The incredible plot John Grisham has accumulated to complete the electrifying story of The Client first starts with a capturing opening chapter. Grisham sets the scene with two young brothers, Mark and Ricky Sway, going off into the bushland near their home, the trailer park to experiment with a few cigarettes. After no more than three pages into the first chapter the action begins. Grisham effectively but also hastily sets the setting to the story then, to draw in the reader, explodes into the main event of the story, Romeys suicide. Grisham has a amazing method of writing to make the reader feel part of the happening action. “Mark stared at the wild, glowing face just inches away. The eyes were red and wet. Fluids dripped from the nose and chin. you little bastard he growled through clenched, dirty teeth.”
As the story unfolds the plot thickens. Jerome Clifford, the man who committed suicide was well known as at the time of the suicide. He was representing a Mafia member called Barry Muldanno in court for a high profile murder case. Grisham slowly provides us with more information throughout the story about who exactly Jerome was and his connections with the Mafia. Shortly after Marks encounter with Romey another character enters the story. Reggie Love is hired by Mark to be his lawyer. Reggie becomes involved quickly with Marks case, becoming a second mother to him. Reggie is a tough woman who is willing to fight all the way to get Mark out of any harm which he is obviously in. Although Reggie is a lawyer she also doubles as a detective as she searches into a dangerous arena of lies and corruption.

ACTION ITEM A: In the review of The Client, rewrite the portion starting with "As the story" and going on through "lies and corruption.", replacing "Mafia" with "mob".
ACTION ITEM B:
Answer these questions using the review of The Client:
(i) What are the names of the two brothers who go into the bushland?
(ii) Whom was Jerome Clifford representing in court?
(iii) Who does Mark hire to be his lawyer?

DATA EXCERPTS:
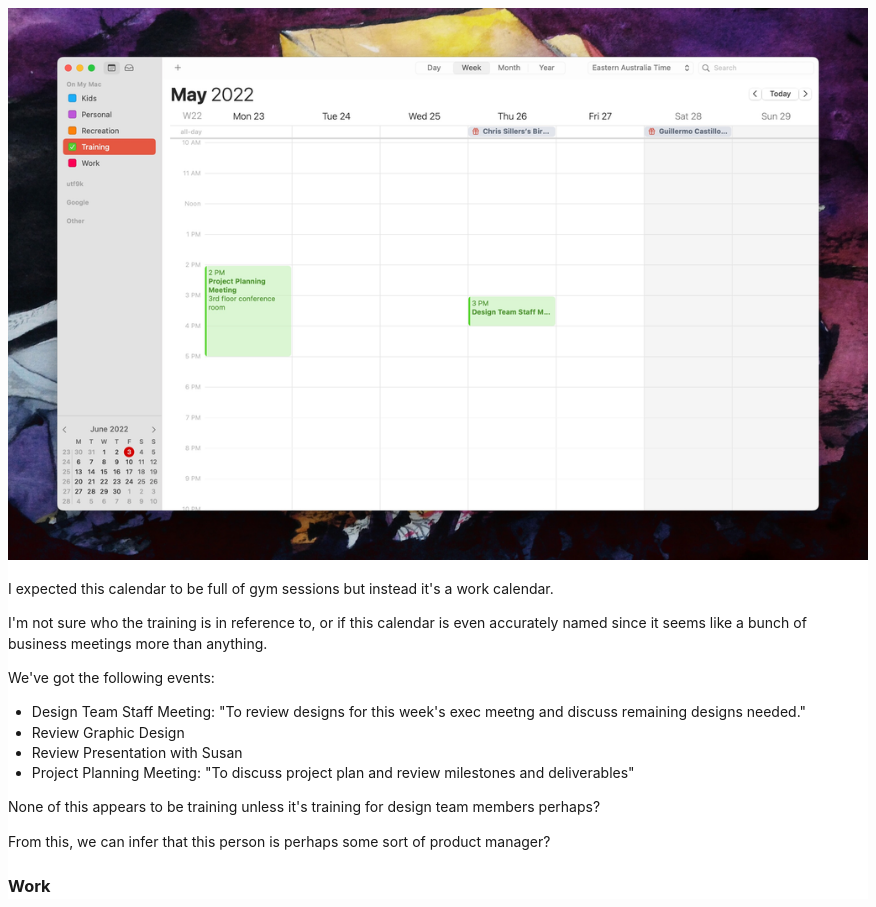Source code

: ![A screenshot of the macOS Calendar app visible on the author&#39;s computer. The Training calendar is selected.](training.jpg)

I expected this calendar to be full of gym sessions but instead it&#39;s a work calendar.

I&#39;m not sure who the training is in reference to, or if this calendar is even accurately named since it seems like a bunch of business meetings more than anything.

We&#39;ve got the following events:

* Design Team Staff Meeting: &#34;To review designs for this week&#39;s exec meetng and discuss remaining designs needed.&#34;
* Review Graphic Design
* Review Presentation with Susan
* Project Planning Meeting: &#34;To discuss project plan and review milestones and deliverables&#34;

None of this appears to be training unless it&#39;s training for design team members perhaps?

From this, we can infer that this person is perhaps some sort of product manager?

### Work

REPLY A:
As the story unfolds the plot thickens. Jerome Clifford, the man who committed suicide was well known as at the time of the suicide. He was representing a mob member called Barry Muldanno in court for a high profile murder case. Grisham slowly provides us with more information throughout the story about who exactly Jerome was and his connections with the mob. Shortly after Marks encounter with Romey another character enters the story. Reggie Love is hired by Mark to be his lawyer. Reggie becomes involved quickly with Marks case, becoming a second mother to him. Reggie is a tough woman who is willing to fight all the way to get Mark out of any harm which he is obviously in. Although Reggie is a lawyer she also doubles as a detective as she searches into a dangerous arena of lies and corruption.

REPLY B:
(i) Mark and Ricky Sway
(ii) A Mafia member called Barry Muldanno
(iii) Reggie Love